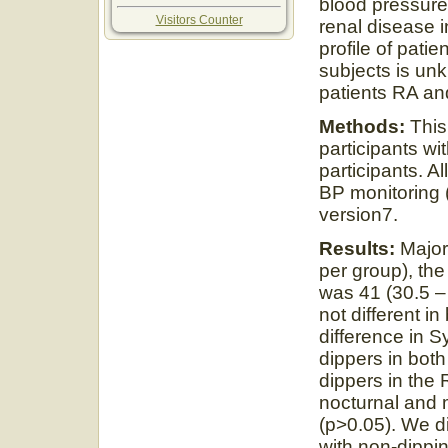
blood pressure 
Visitors Counter
renal disease 
profile of pati
subjects is un
patients RA an
Methods:
This
participants w
participants. A
BP monitoring 
version7.
Results:
Major
per group), the
was 41 (30.5 
not different i
difference in S
dippers in bot
dippers in the
nocturnal and 
(p>0.05). We d
with non-dippin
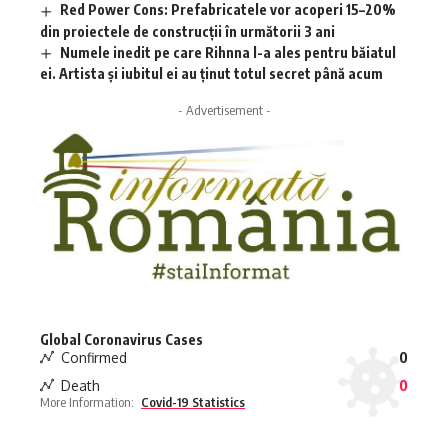
Red Power Cons: Prefabricatele vor acoperi 15–20%
din proiectele de construcții în următorii 3 ani
Numele inedit pe care Rihnna l-a ales pentru băiatul
ei. Artista și iubitul ei au ținut totul secret până acum
- Advertisement -
Global Coronavirus Cases
Confirmed
0
Death
0
More Information:
Covid-19 Statistics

+ + + + +

• **ACTIVITY**
Return exactly, and only, the lines that run from the line containing "dippers in the" to the last line of the entries above, both ends included, with pictures left out.

• **TASK SOLUTION**
dippers in the
nocturnal and 
(p>0.05). We d
with non-dippin
Red Power Cons: Prefabricatele vor acoperi 15–20%
din proiectele de construcții în următorii 3 ani
Numele inedit pe care Rihnna l-a ales pentru băiatul
ei. Artista și iubitul ei au ținut totul secret până acum
- Advertisement -
Global Coronavirus Cases
Confirmed
0
Death
0
More Information:
Covid-19 Statistics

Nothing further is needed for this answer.